CONSIGNES:
1. Recopiez le texte sur la vente directe des producteurs entre « Pour les consommateurs, l’approvisionnement » et « et le consommateur. », bornes incluses, en substituant « maraîcher » à « agriculteur ».
2. Prolongez le texte sur la vente directe des producteurs à partir de sa dernière phrase.

EXTRAIT DE TEXTE:
Pour les consommateurs, l’approvisionnement par des producteurs locaux peut prendre plusieurs formes : achats à la ferme, sur des marchés de producteurs, dans une boutique de vente directe par les producteurs, ou co-construction d’une AMAP par des consommateurs et un agriculteur. Ces formes de vente ont la particularité de réduire en même temps la distance physique, puisque le principe est de s’approvisionner localement, et en même temps la distance sociale, puisque ces formes de vente assurent un contact direct entre le producteur et le consommateur.
La vente à la ferme, loin d’être une solution marginale pour les exploitations, fait partie intégrante des systèmes commerciaux développés. La moyenne nationale pour toutes filières agricoles confondues montre que les ventes directes au consommateur concernent un peu plus de 15% des exploitations. Dans un contexte de réduction du nombre d’exploitations total en France, l’évolution entre deux enquêtes successives (RGA 2000 et enquête de structure 2005) met en évidence une relative stabilité de ce taux. On observe même que le nombre des exploitations pratiquant la vente directe diminue moins vite que le nombre total des exploitations en France pendant cette même période (-13% contre -18%) (CTIFL, 2007)[vi].
Nombre d’exploitations en France |
Evolution |
Nombre d’exploitations vendant en vente directe |
Evolution |
||
2000 |
2005 |
2000 |
2005 |
||
663 742 |
545 347 |
-18% |
101 988 |
88 626 |
-13% |
Certains agriculteurs proposent même de cueillir eux-mêmes leurs produits dans des « fermes de cueillette ». Cette forme de vente permet à la fois au consommateur de s’approprier un peu du lien à la terre en même temps qu’il achète son produit et de proposer des produits à un tarif compétitif, puisque l’exploitation ne paie pas les frais de récolte[vii].
Les boutiques de producteurs se développent aussi rapidement. Il s’agit de boutiques pour lesquelles les producteurs se regroupent pour pouvoir proposer une gamme de produits aussi complète que possible au consommateur. La vente est assurée à tour de rôle par les producteurs, parfois soutenus par un salarié. Pour défendre leurs intérêts et se faire reconnaître par leurs interlocuteurs, notamment l’administration française, ces points de vente se sont regroupés dans l’association : AVEC (Agriculteurs en Vente Collective Directe). Au sein de cette association, l’association des points de vente collective en Rhône Alpes a été à l’origine de sa création, la région Rhône Alpes étant une des régions françaises où la vente directe se pratique le plus en France. Cette association comprend 25 points de vente collectifs auxquels sont associés 400 producteurs (Maréchal, 2008)[viii].

DONNÉES:

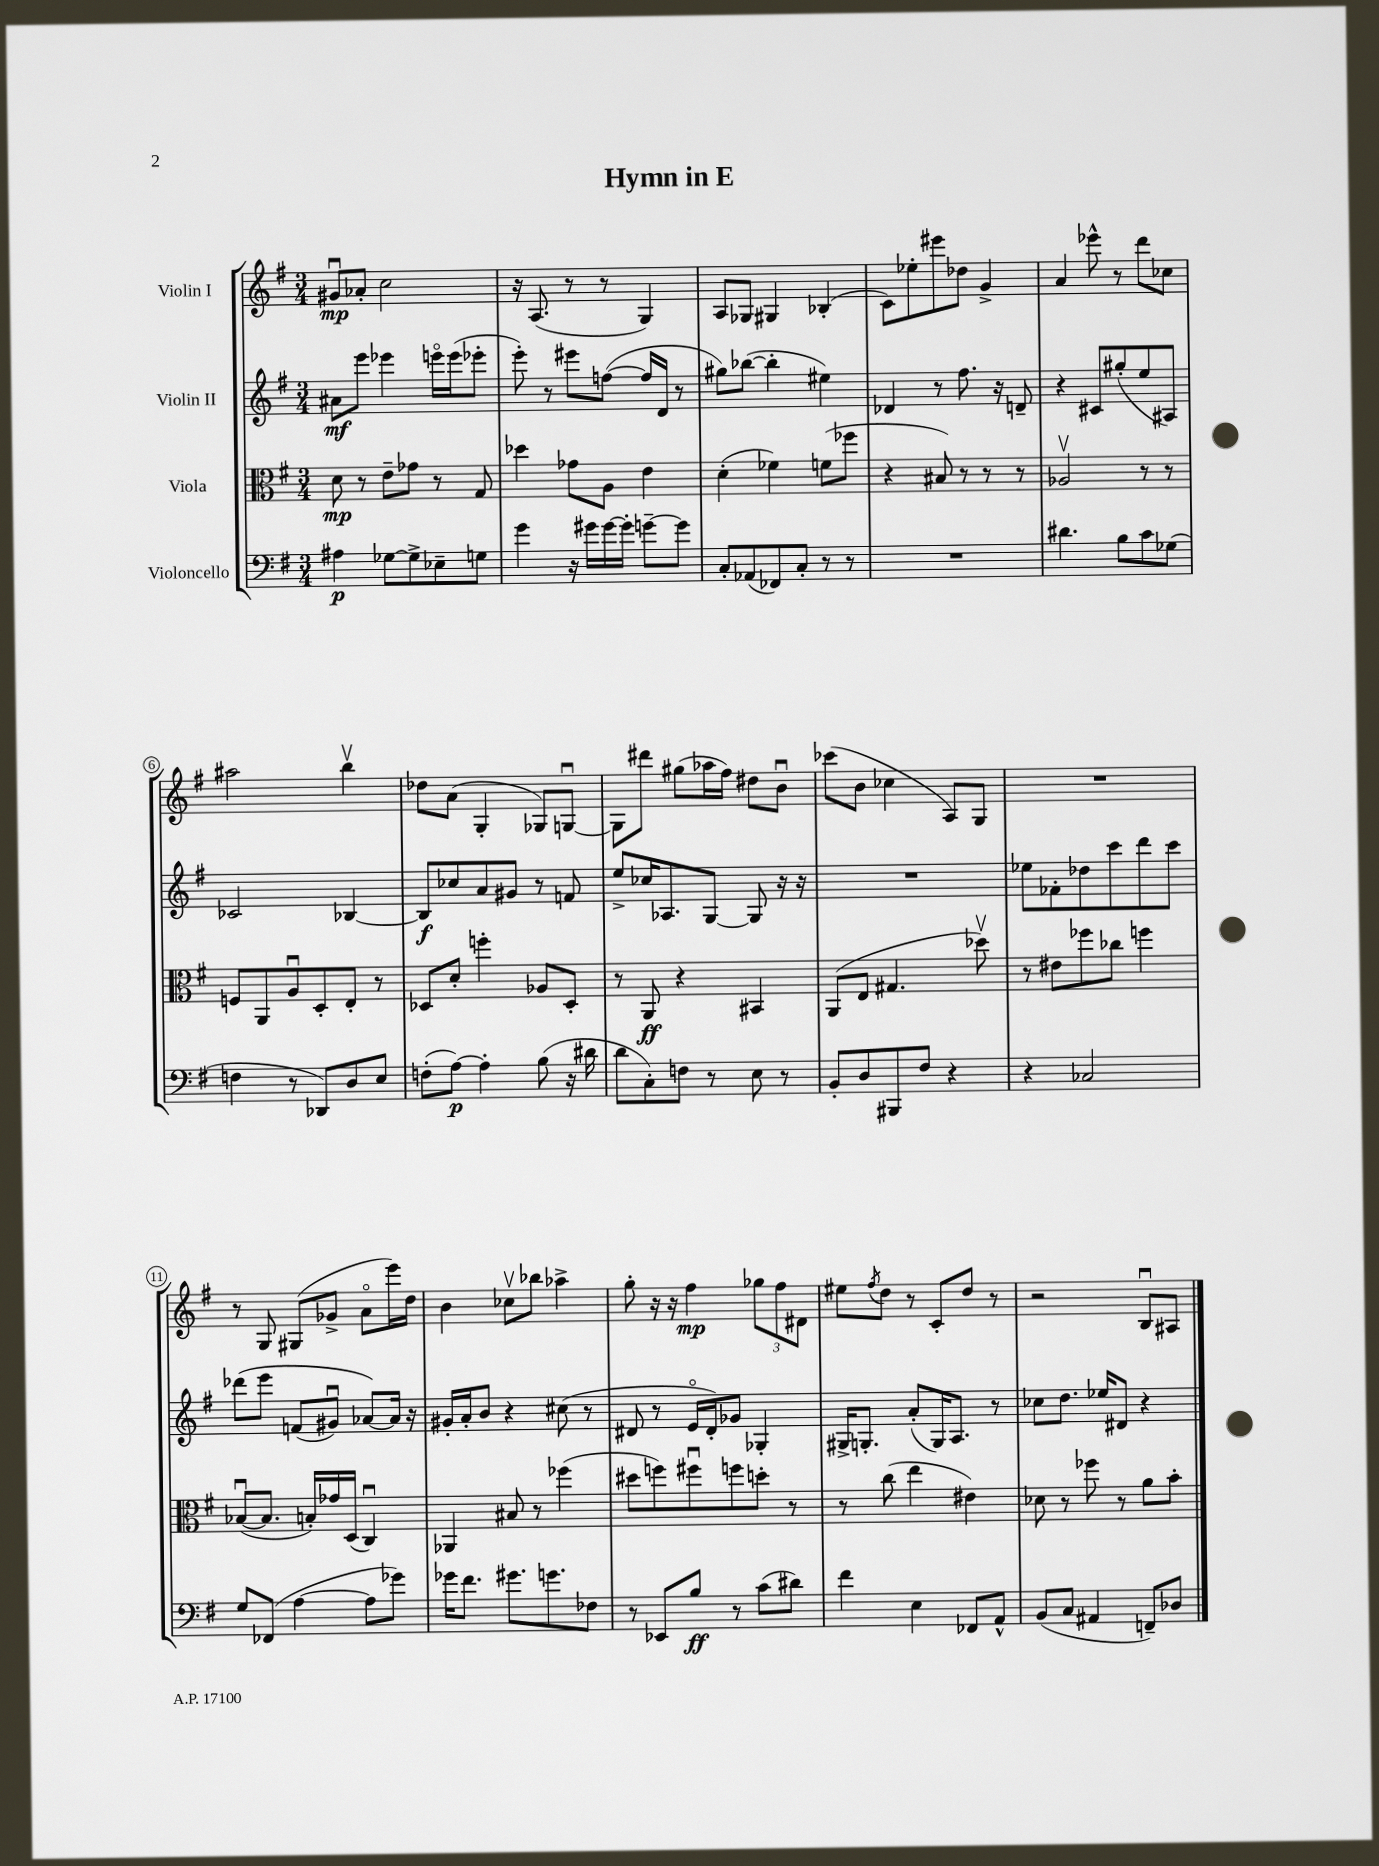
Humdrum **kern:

CORRIGÉ DES EXERCICES:
1.
Pour les consommateurs, l’approvisionnement par des producteurs locaux peut prendre plusieurs formes : achats à la ferme, sur des marchés de producteurs, dans une boutique de vente directe par les producteurs, ou co-construction d’une AMAP par des consommateurs et un maraîcher. Ces formes de vente ont la particularité de réduire en même temps la distance physique, puisque le principe est de s’approvisionner localement, et en même temps la distance sociale, puisque ces formes de vente assurent un contact direct entre le producteur et le consommateur.

2.
La vente sur les marchés est un autre moyen de commercialiser les produits directement au consommateur. Certains producteurs participent aux marchés de détail, et, en même temps, des groupes d’agriculteurs développent des marchés de producteurs où seuls sont présents des agriculteurs vendant directement leur production. Cette forme de vente demeure importante en France. On y compte 8000 marchés implantés sur 6000 communes. La prédominance est aux petits marchés, puisque 62% des marchés français proposent moins de 25 étals. Cette forme de vente est associée à la fraîcheur dans l’esprit des consommateurs, qui valorisent fortement leurs achats sur les marchés, en particulier pour les légumes. Malgré cet intérêt « intellectuel » des consommateurs, on constate sur le long terme un déclin de cette forme de vente, avec une stabilisation et même une légère augmentation dans certaines régions (Rhône Alpes) depuis 2000, probablement liée à une prise de conscience des municipalités et des commerçants du besoin de redynamiser les marchés (Schmutz-Poussineau, 2008)[ix].
La vente directe de paniers de produits (souvent des légumes) est une forme nouvelle de commercialisation en pleine croissance, fortement médiatisée. Ce mouvement, qui se rapproche de celui des Teikei japonais ou des CSA (Community Supported Agriculture ou Agriculture supportée par la communauté), est basé sur un engagement du consommateur aux cotés de l’agriculteur. Le consommateur peut être plus ou moins impliqué suivant les initiatives. En France, les AMAP (Association pour le maintien d’une Agriculture Paysanne) constituent la forme la plus participative pour le consommateur. Le principe est simple : le producteur propose chaque semaine un panier de produits à un ensemble de consommateurs réunis en association. C’est le producteur qui décide du contenu en fonction de la récolte, mais les consommateurs participent à l’élaboration du plan de culture. Cette forme d’achat matérialise de façon particulièrement aboutie un engagement réel du consommateur aux cotés du producteur agricole, concrétisé par le fait que le consommateur ne choisit plus ce qu’il achète, et s’engage à acheter sur une longue durée (en général au moins un an)[x]. Il existe aussi d’autres initiatives de « paniers » qui ne sont pas liées à une AMAP. Dans ce cas, le producteur livre aussi un panier de produits, sous des formes plus souples, et sans que les consommateurs ne soient réunis en association[xi].
L’agriculture ou les producteurs « locaux » intéressent aussi certaines grandes enseignes de la distribution qui cherchent à s’approvisionner localement pour les légumes frais et les spécialités locales, valorisant ainsi la préférence du consommateur pour les produits de proximité.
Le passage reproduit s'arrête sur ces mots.